Goldin’s descriptions of Bowery scrappiness, nocturnal multi-tasking, and underground socializing bring that street-romantic bohemia alive, as do remembrances of friends such as actress/writer Cookie Mueller (where’s her documentary?), the political awakening from her time bartending for Tin Pan Alley owner Maggie Smith, and in the late ‘80s curating the controversial multidisciplinary AIDS-themed gallery show “Witnesses.”

Poitras, whose gift for suspenseful contemplation is on full display here, layers her subject’s frank memories and insights over a rolling bounty of her photographs — the style evokes Goldin’s legendary slideshows, the most famous of which is “The Ballad of Sexual Dependency” (which is excerpted). We even hear a shutter click occasionally too, a sonic touch that gently reinforces the intimacy of our watching and listening, while the sparsely deployed Soundwalk Collective score and other music cues feel like an ethereal bridge between Goldin’s past epiphanies and present crusade.

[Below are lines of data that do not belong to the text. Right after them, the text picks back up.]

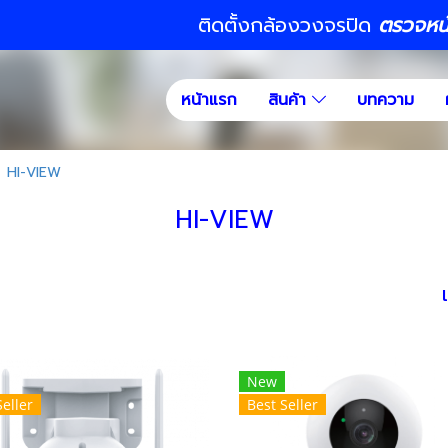
ติดตั้งกล้องวงจรปิด
ตรวจหน้า
หน้าแรก
สินค้า
บทความ
HI-VIEW
HI-VIEW
New
Seller
Best Seller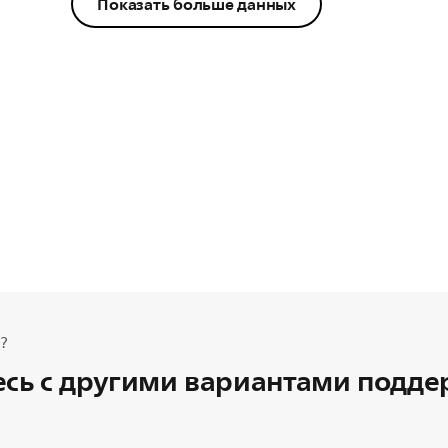
Показать больше данных
?
сь с другими вариантами подд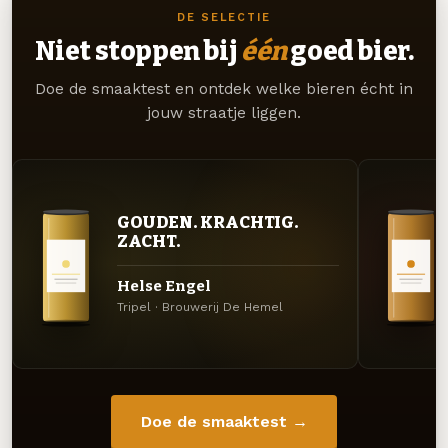
DE SELECTIE
Niet stoppen bij
één
goed bier.
Doe de smaaktest en ontdek welke bieren écht in
jouw straatje liggen.
GOUDEN. KRACHTIG.
ZACHT.
Helse Engel
Tripel · Brouwerij De Hemel
Doe de smaaktest →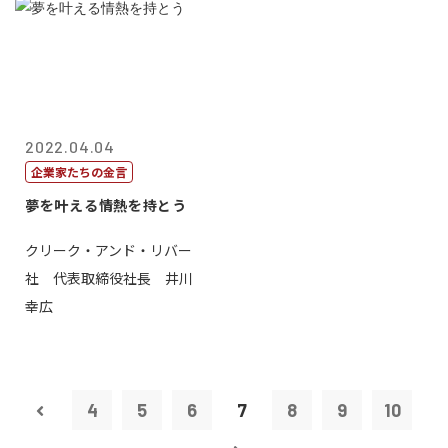
2022.04.04
企業家たちの金言
夢を叶える情熱を持とう
クリーク・アンド・リバー
社 代表取締役社長 井川
幸広
4
5
6
7
8
9
10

That interweaving of the woman she was and is eventually arrives at a beautiful, hard-won catharsis when PAIN’s efforts get desired results from the art world, and it feels as though we’re seeing the personal, the professional, and the political in Goldin’s life achieve a radical harmony.

Late in “All the Beauty and the Bloodshed” — a title whose origin, when revealed, carries unbearable poignancy — there’s a scene in which Goldin takes part in a Zoom hearing that requires the Sacklers, looking for a settlement, to hear and view in real time the testimony of OxyContin addiction victims. When Goldin’s turn comes, the camera captures a PAIN colleague supportively gripping this dedicated artist/activist’s trembling hand. It feels like a moment she would want for her collection of cherished memories: a spontaneous image of pain, perseverance, righteous expression, and the tender gesture that says, “I’m with you.”